The Palin-versus-McCain spitting match continues, with reporters all too happy to grant anonymity to the snipers. The latest from Mike Allen: "A top McCain adviser one-ups the priceless 'diva' description, calling her 'a whack job.' "

Prompting this response from Washington Monthly's Steve Benen: "It's McCain who ends up holding the bag. It's not complicated: if Sarah Palin is 'a whack job,' why did McCain pick her to be one 72-year-old heartbeat from the presidency?"

Is all this too much, even for some liberals? Salon's Joan Walsh says she's "appalled by the McCain camp's recent effort to make Sarah Palin the scapegoat for his horrific candidacy . . .

"What classless jerks. I am no Sarah Palin fan, but I think it was obvious, before McCain picked her, that Palin lacked 'fundamental understanding' on key issues. They chose her anyway; her charm, charisma and appeal to the Christian right base outweighed her drawbacks back in August. Now they're trashing Palin for their own failure to adequately vet her, or to anticipate the way her 'lack of fundamental understanding of some key issues' might actually scare voters."

Andrew Sullivan sees poetic justice:

"My view is that after the McCain peeps had made that crazy decision and realized after the fact what they had on their hands, they put their best face on it. They knew that the normal rules for a veep - a press conference, full media accessibility, airing of all the biographical details - would have required the candidate to quit before November. So they tried to shield her from actual democracy - a dangerous decision for the rest of us, but a rational, cynical decision for a campaign running a delusional liar as the potential next president of the US. Palin of course, lives in her own little, somewhat nutty, world and now believes her manifest destiny has been thwarted."

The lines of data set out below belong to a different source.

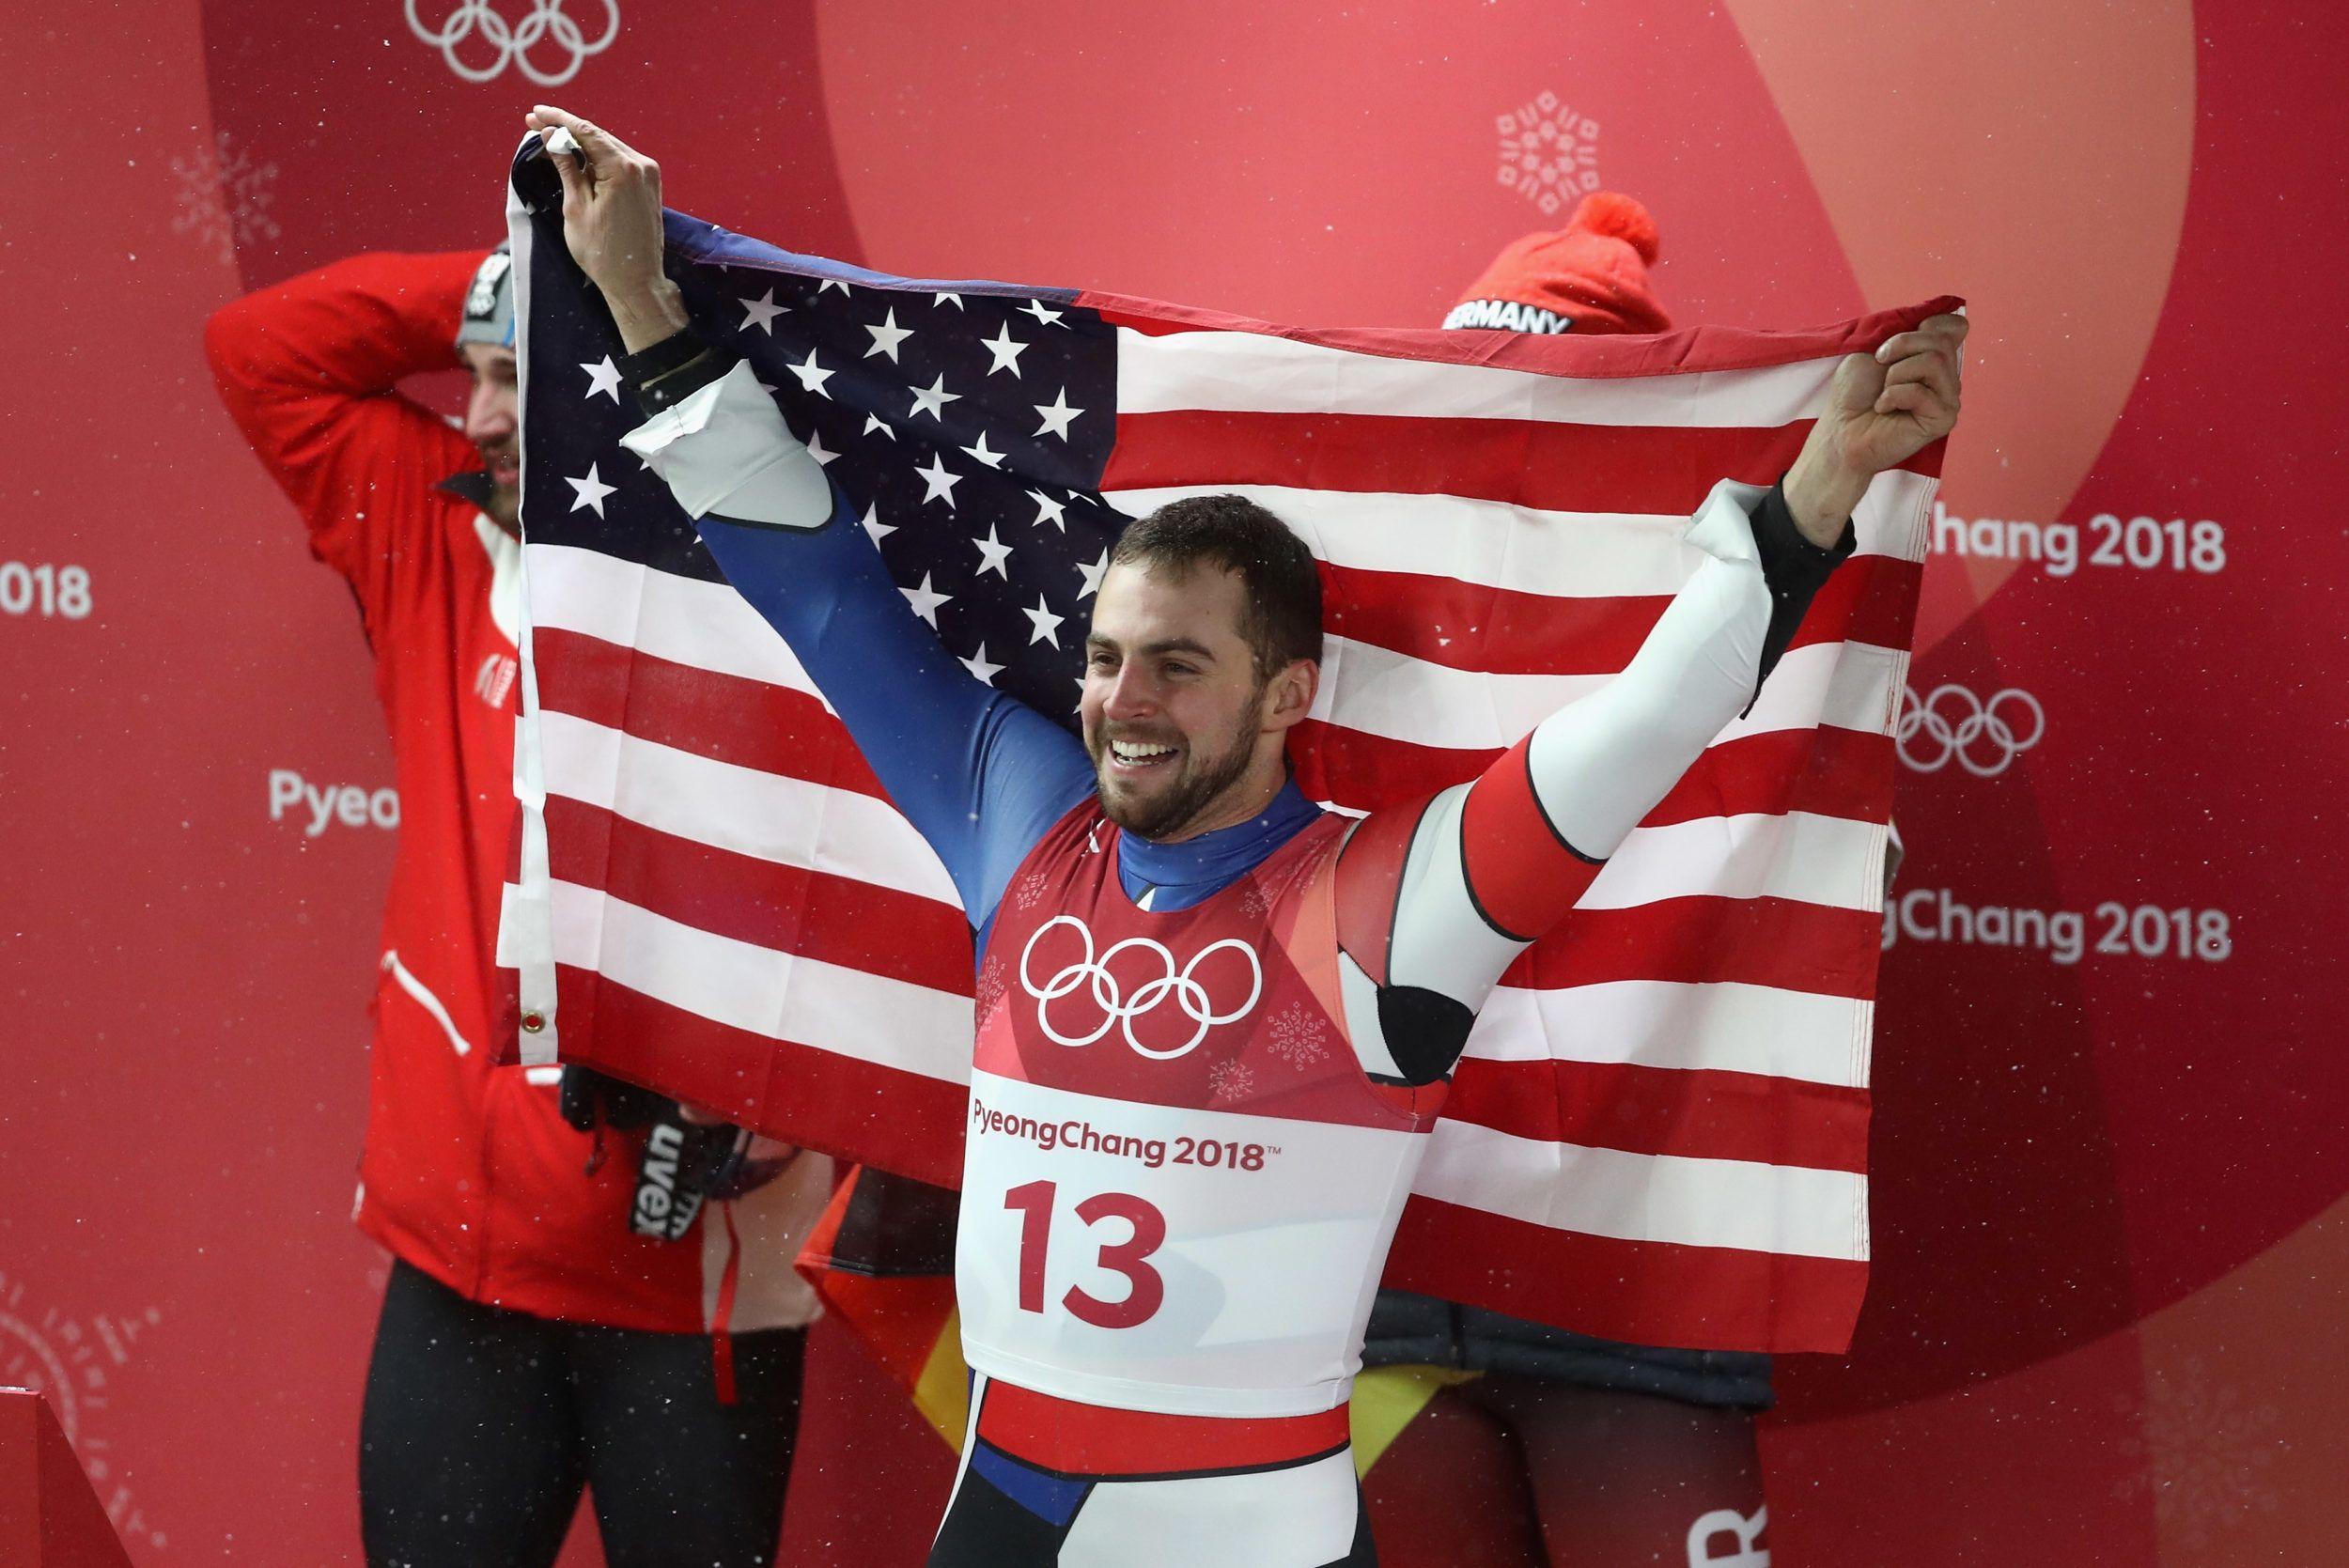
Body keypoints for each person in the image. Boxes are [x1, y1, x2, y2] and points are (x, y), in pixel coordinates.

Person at [524, 103, 1962, 1565]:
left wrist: (1817, 497)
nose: (1121, 704)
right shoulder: (1018, 815)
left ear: (1288, 691)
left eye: (1177, 665)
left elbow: (1645, 725)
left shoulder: (1384, 904)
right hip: (1003, 1520)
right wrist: (641, 300)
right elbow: (823, 589)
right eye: (1103, 658)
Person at [203, 244, 832, 1567]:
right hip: (460, 1265)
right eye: (472, 377)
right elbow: (260, 351)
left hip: (687, 1284)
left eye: (514, 383)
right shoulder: (439, 540)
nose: (475, 416)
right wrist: (515, 278)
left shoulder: (777, 595)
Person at [1361, 194, 1779, 1568]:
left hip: (1636, 1291)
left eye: (1570, 412)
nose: (1519, 445)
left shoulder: (1775, 635)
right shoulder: (1353, 602)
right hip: (1391, 1283)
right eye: (1486, 402)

But nobody can disembowel a target like Christopher Hitchens:

"This is what the Republican Party has done to us this year: It has placed within reach of the Oval Office a woman who is a religious fanatic and a proud, boastful ignoramus. Those who despise science and learning are not anti-elitist. They are morally and intellectually slothful people who are secretly envious of the educated and the cultured. And those who prate of spiritual warfare and demons are not just "people of faith" but theocratic bullies. On Nov. 4, anyone who cares for the Constitution has a clear duty to repudiate this wickedness and stupidity."

In the wake of Ted Stevens's conviction, the award for Best Scenario goes to Time's Karen Tumulty:

"Here's a tantalyzing possibility: If Stevens were somehow to squeak through this election, and then be forced to resign after exhausting his appeals, might Sarah Palin decide to appoint . . . Sarah Palin?"

Joe the Foreign Policy Plumber agrees with a voter at a campaign event that "a vote for Obama is a vote for the death of Israel." Prompting Fox anchor Shepard Smith to say: "I just want to make this 100 percent perfectly clear -- Barack Obama has said repeatedly and demonstrated repeatedly that Israel will always be a friend of the United States, no matter what happens once he becomes president of the United States." Which is why we don't have plumbers at the State Department.

I wrote during the conventions about journalists hanging out at Twitter, but Ad Age's Simon Dumenco is decidedly lukewarm:

"The truth is I think Twitter is pretty cool. It can be a great way for certain people and companies with something (hopefully) interesting to say to stay 'top of mind' with their audiences. I've Twittered myself (among friends), and there are definitely Twitter feeds from a handful of individual media operations and media people I know that I can actually count on to be genuinely meaningful and insightful.

"On the other hand, I'm seeing a lot of really smart writers and thinkers devoting way too much time to Twittering -- and to me it's akin to convincing yourself that constant gum chewing is as good as preparing, or consuming, a gourmet meal. Either way, though, I continue to maintain that Twitter is, for the most part, an unnecessary distraction in an already information-overloaded age."

Hmm . . . Does that mean I should cool it with my updates?

One such Twitterer, Ana Marie Cox, has lost her job with the folding of Radar magazine. She asked her fans to help finance her last week on the campaign trail--and quickly raised $7,000. The Internets can be mighty handy.